Только не говорите глупостей о том, что насилие на экране будто бы провоцирует насилие в жизни. Не преувеличивайте значимость интеллектуального труда, относитесь к искусству и к себе в искусстве спокойнее. Кому он нужен, этот Ван Сэнт? Кто, кроме Каннского жюри и меня, его по-настоящему отсмотрел? И, наконец, есть ли что-нибудь более жестокое, нежели субъектно-объектное мышление? Гуманисты, успокойтесь: это так называемый “язык” уничтожил, перестрелял всех действующих лиц высказывания, кроме одного.

Итак, центральным событием фильма является маленькая формальная штучка, приемчик. На протяжении всей картины Ван Сэнт словно бы выбирает субъекта, протагониста, “Я”. Вот один возможный герой, паренек. Камера мучительно долго следует за ним по школьным коридорам. Встреча с приятелем, с незнакомыми девчонками. А вот, чуть погодя, та же самая встреча с точки зрения приятеля, теперь камера Ван Сэнта ведет именно его. Знакомые реплики, в том же коридоре, однако это не та же самая ситуация, иная! На роль протагониста “пробуется” иной субъект, с иной точкой зрения, иной картиной мира. Испробован и отклонен.

Дальше та же самая встреча с точки зрения девчонок. Вот и девчонки отклонены. Важно понимать, последующая физическая смерть девчонок всего-навсего воплощает их “грамматическую неудачу”: никому из них не было доверено конституирующее мир “Я”. Не бойтесь за девчонок, никаких девчонок не было. Кстати, как и мальчика в фильме Дарденнов “Сын”! Физическое пространство школы и аморальное пространство террора оформляют психолингвистическую процедуру антропоморфным образом. Если проще, воплощают (от слова “плоть”).
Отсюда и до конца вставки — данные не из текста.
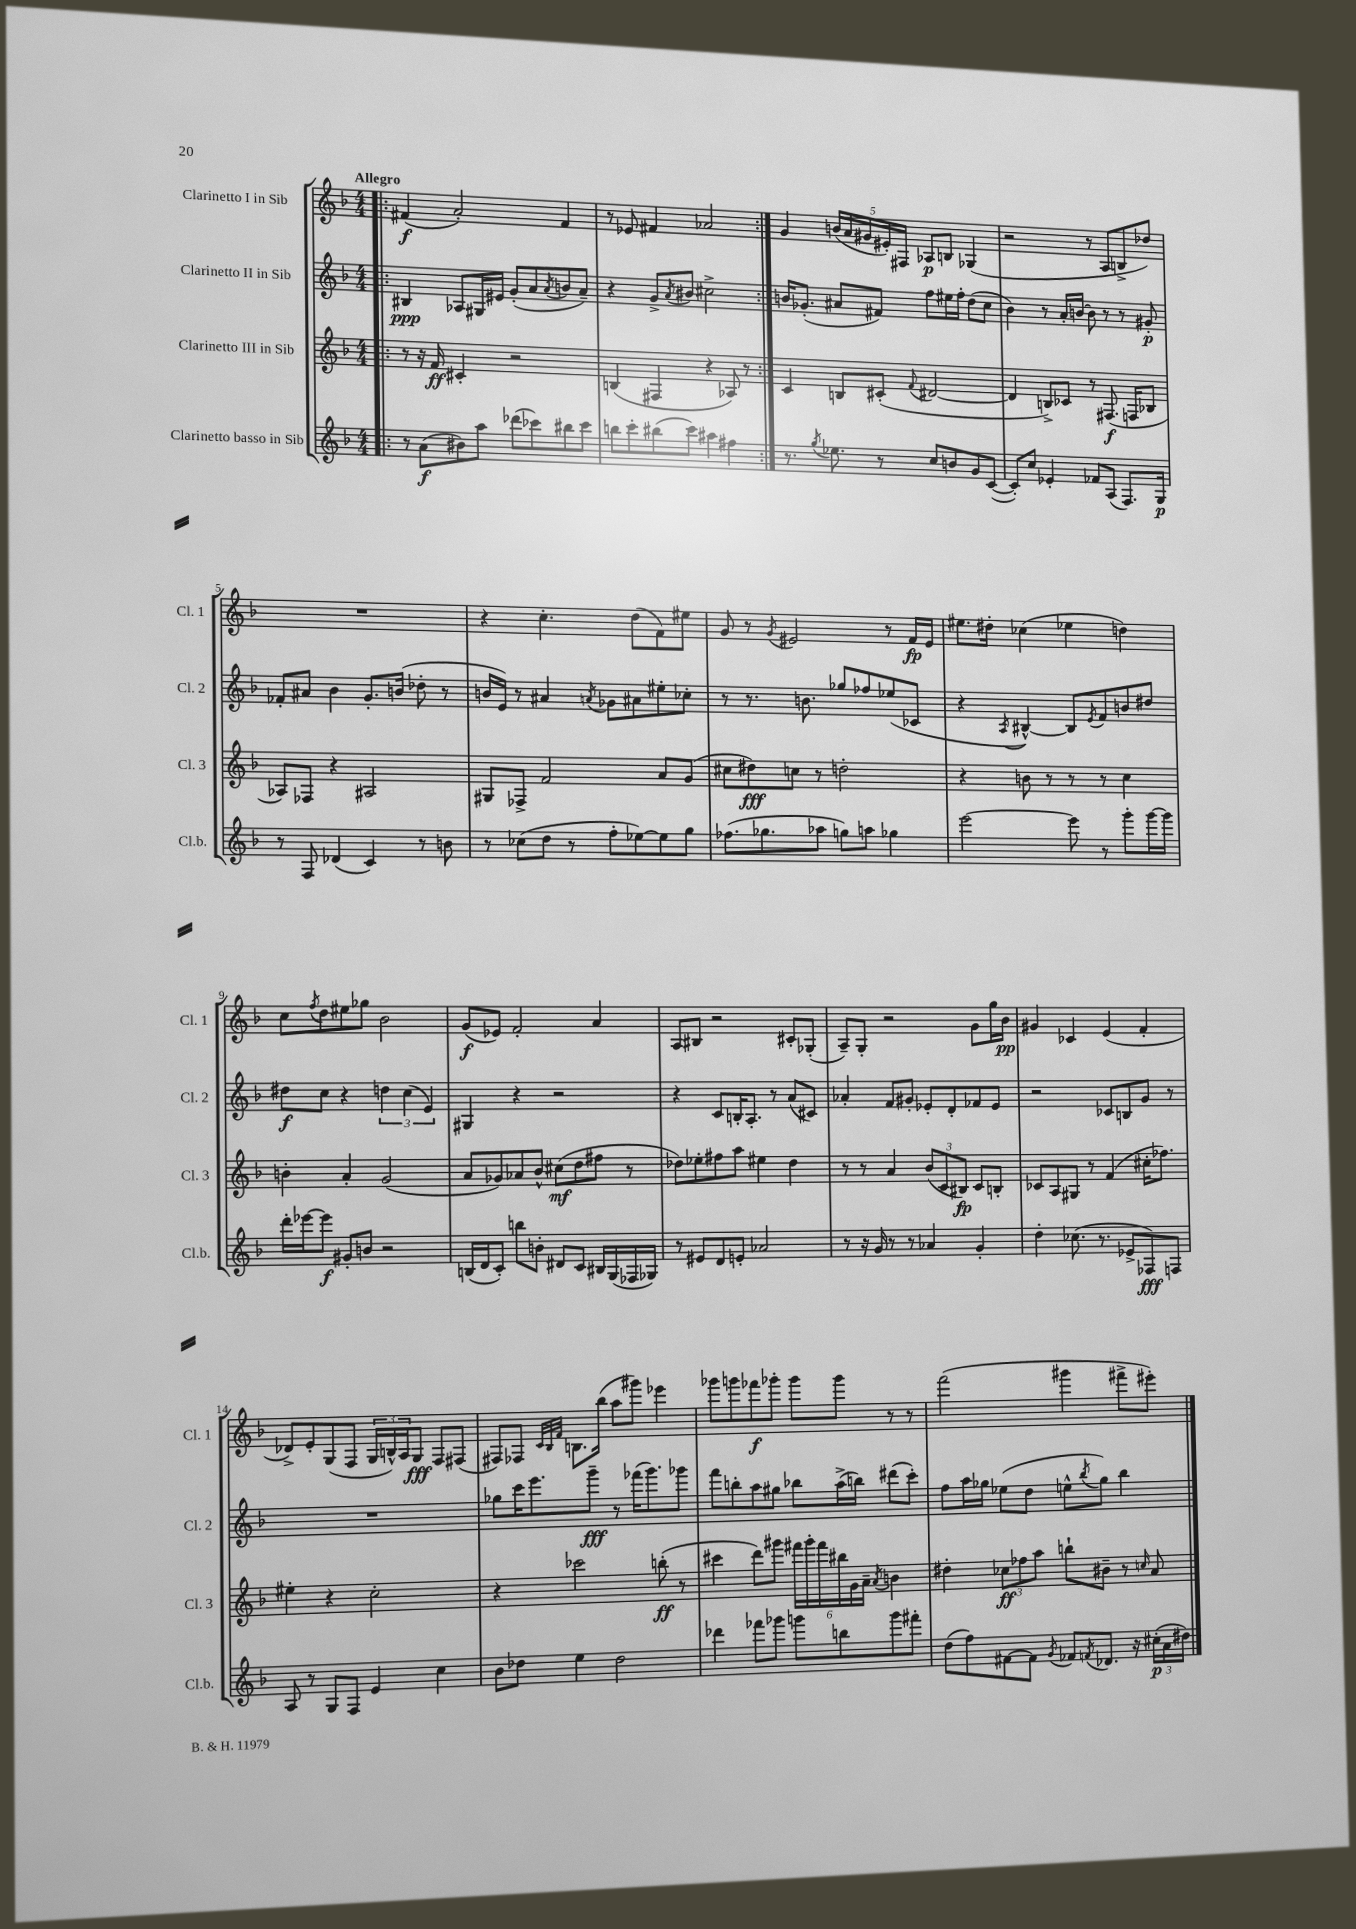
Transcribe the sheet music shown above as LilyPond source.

<<
\new StaffGroup <<
\new Staff = "s0" \with { instrumentName = "Clarinetto I in Sib" shortInstrumentName = "Cl. 1" } {
    \clef treble \key f \major \numericTimeSignature \time 4/4 \tempo "Allegro"
    \repeat volta 2 { \bar ".|:" fis'4\f( a'2-.) fis'4 |
    r8 ees'8 fis'4 aes'2 | }
    g'4 \tuplet 5/4 { b'16( a'16 gis'16 eis'16-.) fis16 } aes8\p b8 ges4( |
    r2 r8 a8 b8-> des''8) |
    R1 |
    r4 c''4.-. d''8( f'8) eis''8 |
    g'8 r8 \acciaccatura { g'8 } eis'2 r8 f'16\fp eis'16 |
    eis''8. dis''16-. ces''4( ees''4 d''4) |
    c''8 \acciaccatura { f''8 } d''8 eis''8 ges''8 bes'2 |
    g'8\f( ees'8) f'2-. a'4 |
    a8 bis8 r2 cis'8-. ges8-.( |
    a8--) g8-. r2 g'8 g''16 bes'16\pp |
    gis'4 ces'4 e'4( f'4-. |
    des'8->) e'8-. g8( f8 \tuplet 3/2 { g16 b16-^) a16 } g8\fff f8 fis8( |
    fis8) fes8 \grace { c'32 bes32 f'32 } b8. bes''16( a''8 gis'''8) ees'''4 |
    ges'''8 g'''8 fes'''8\f ges'''8-. ges'''8 ges'''8 r8 r8 |
    f'''2( gis'''4 fis'''8-> eis'''8-.) \bar "|." |
}
\new Staff = "s1" \with { instrumentName = "Clarinetto II in Sib" shortInstrumentName = "Cl. 2" } {
    \clef treble \key f \major \numericTimeSignature \time 4/4
    \repeat volta 2 { \bar ".|:" bis4\ppp aes8 gis16 eis'16 g'8-.( a'8 \acciaccatura { a'8 } b'8 a'8--) |
    r4 g'8-> \acciaccatura { a'8 } bis'8 cis''2-> | }
    b'16 ges'8.-.( ais'8 fis'8) f''8 eis''16 f''16-. d''8( c''8 |
    bes'4) r8 a'16-. b'16~ b'8 r8 r8 gis'8-.\p |
    fes'8-. ais'8 bes'4 g'8.-. b'16( des''8-. r8 |
    b'16 e'16) r8 ais'4 \acciaccatura { a'8 } ges'8 ais'8 eis''8-. ces''8-. |
    r8 r8. b'8. ges''8 fes''8 ees''8( ces'8 |
    r4 \acciaccatura { a8 } bis4~-^) bis8 \acciaccatura { e'8 } f'8 b'8 dis''8 |
    dis''8\f c''8 r4 \tuplet 3/2 { d''4 c''4( e'4) } |
    gis4 r4 r2 |
    r4 c'8 b16-. a8.-. r8 a'8( cis'8) |
    aes'4-. f'8 gis'8-. ees'8-. d'8-. fes'8 ees'8 |
    r2 ces'8 b8 g'8 r8 |
    R1 |
    ges''8 c'''16 e'''8. g'''8--\fff r8 fes'''16( g'''8.) ges'''8 |
    f'''8 b''8-. a''8 gis''8 bes''8 a''16->( b''16) dis'''8( c'''8-.) |
    f''8 a''16 ges''16 ees''8( d''8 e''8-^ \acciaccatura { bes''8 } ges''8) bes''4 \bar "|." |
}
\new Staff = "s2" \with { instrumentName = "Clarinetto III in Sib" shortInstrumentName = "Cl. 3" } {
    \clef treble \key f \major \numericTimeSignature \time 4/4
    \repeat volta 2 { \bar ".|:" r8 r16 f'16\ff cis'4-. r2 |
    b4( fis4 r4 aes8) r8 | }
    c'4 b8 cis'8-.( \appoggiatura { f'8 } dis'2~ |
    dis'4 b8->) ces'8 r8 fis8.\f( f16 bes8 |
    aes8) fes8 r4 ais2 |
    gis8 fes8-> f'2 a'8 g'8( |
    cis''8 dis''8\fff) c''8 r8 d''2-. |
    r4 b'8 r8 r8 r8 c''4 |
    b'4-. a'4-. g'2( |
    a'8 ges'8) aes'8 bes'8-^ cis''8\mf( d''8 fis''8 r8 |
    des''8) ees''8-. fis''8 a''8 eis''4 des''4 |
    r8 r8 a'4 \tuplet 3/2 { bes'8( c'8 bis8\fp) } c'8 b8-. |
    ces'8 a8 gis8 r8 f'4( cis''16-. fes''8.) |
    eis''4-. r4 c''2-. |
    r4 ces'''2 b''8-.\ff( r8 |
    cis'''4 d'''8) gis'''8 \tuplet 6/4 { fis'''16 gis'''16-. fis'''16 bis''16 g'16 a'16-- } \acciaccatura { a'8 } b'4 |
    dis''4-. \tuplet 3/2 { ces''8\ff fes''8 a''8 } b''8-! bis'8-- r8 \grace { c''16 } a'8 \bar "|." |
}
\new Staff = "s3" \with { instrumentName = "Clarinetto basso in Sib" shortInstrumentName = "Cl.b." } {
    \clef treble \key f \major \numericTimeSignature \time 4/4
    \repeat volta 2 { \bar ".|:" r8 a'8\f( bis'8) a''8 des'''8( ces'''8) bis''8 ces'''8 |
    b''8 c'''8-. bis''8( c'''8) ais''4 fis''4 | }
    r8. \acciaccatura { g''8 } ees''8. r8 c''8 b'8 g'8 c'8~( |
    c'8-.) c''8 ees'4-. fes'8 a8( f8.) g16\p |
    r8 f8 des'4( c'4) r8 b'8 |
    r8 ces''8( d''8 r8 f''8-. ees''8~) ees''8 g''8 |
    fes''8.( ges''8. aes''8 g''8) a''8 ges''4 |
    e'''2~ e'''8 r8 g'''8-. g'''16~ g'''16 |
    d'''16-. ees'''16~ ees'''8\f gis'8-. b'8 r2 |
    b16( d'16 c'8-.) b''8 b'8-. dis'8 c'8 bis16 g16( fes16 ges16) |
    r8 eis'8 d'8 e'8-. aes'2 |
    r8 r16 g'16 r8 r8 aes'4 g'4-. |
    d''4-. ces''8.( r8. ees'8-> fes8\fff) f8 |
    a8 r8 g8 f8 e'4 c''4 |
    bes'8 des''8 e''4 des''2 |
    des'''4 fes'''8 ges'''8 g'''8 b''8 g'''8 fis'''8-. |
    d''8( f''8) fis'8~ fis'8 \acciaccatura { g'8 } fes'8 \acciaccatura { f'8 } des'8. r16 \tuplet 3/2 { cis''16-.\p( a'16 dis''16) } \bar "|." |
}
>>
>>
Добавлю, что для англоязычного мышления эта операция особенно характерна. Вот что пишет проницательный лингвист Анна Вежбицкая, словно предвосхищая сценарий Ван Сэнта: “...существуют два разных подхода к жизни, которые в разных языках играют разную роль: можно рассматривать человеческую жизнь с точки зрения того, „что делаю я”, т. е. придерживаться агентивной ориентации, а можно подходить к жизни с позиции того, „что случится со мной”, следуя пациентивной (пассивной, связанной с пациенсом) ориентации. Агентивный подход <...> означает акцентированное внимание к действию и к акту воли („я делаю”, „я хочу”). При пациентивной ориентации <...> акцент делается на „бессилии” и пациентивности („я ничего не могу сделать”, „разные вещи случаются со мной”)” (“Язык. Культура. Познание”. М., 1997, стр. 55).

Далее Вежбицкая убедительно показывает: синтаксис современного английского языка изобилует номинативными конструкциями вроде “Я должен”, “Я могу” или, на худой конец, “Я не могу”. Напротив, в русском языке номинативно-субъектные высказывания почти не употребляются. Для русского куда более типичны конструкции с дательным падежом субъекта вроде “Мне нужно” или “Мне необходимо”.

Допустим, номинативная конструкция “Я должен” выражает необходимость, признаваемую самим субъектом и внутренне им осознанную. Фразы с дативом вроде “Мне нужно”, “Мне надо” — это фразы с подавленным, исключенным “Я”, и они выражают необходимость, навязанную субъекту извне.

Так вот почему, по словам Вежбицкой, русские “не контролируют происходящие события”. Я и раньше подозревал что-то подобное, какой-то непорядок с надстройкой. Великий и могучий русский язык? Единственно он! Достаточно с ним поработать, и в перспективе наши люди несомненно изменятся к лучшему, станут ответственнее и активнее.

Выходит, в позапрошлом кинообозрении я напрасно посылал отечественных филологов куда подальше? Выходит, напрасно, признаю. На повестке реформа русского языка. В стране все уже есть, даже номинативных конструкций вполне достаточно. Дело за малым: навязать эти конструкции населению, укоренить в повседневной речи и, значит, в сознании. И, значит, в так называемой жизни. Вот с чего следовало начинать пресловутую “перестройку”.

Ладно, пускай филологи остаются. Им есть над чем поработать.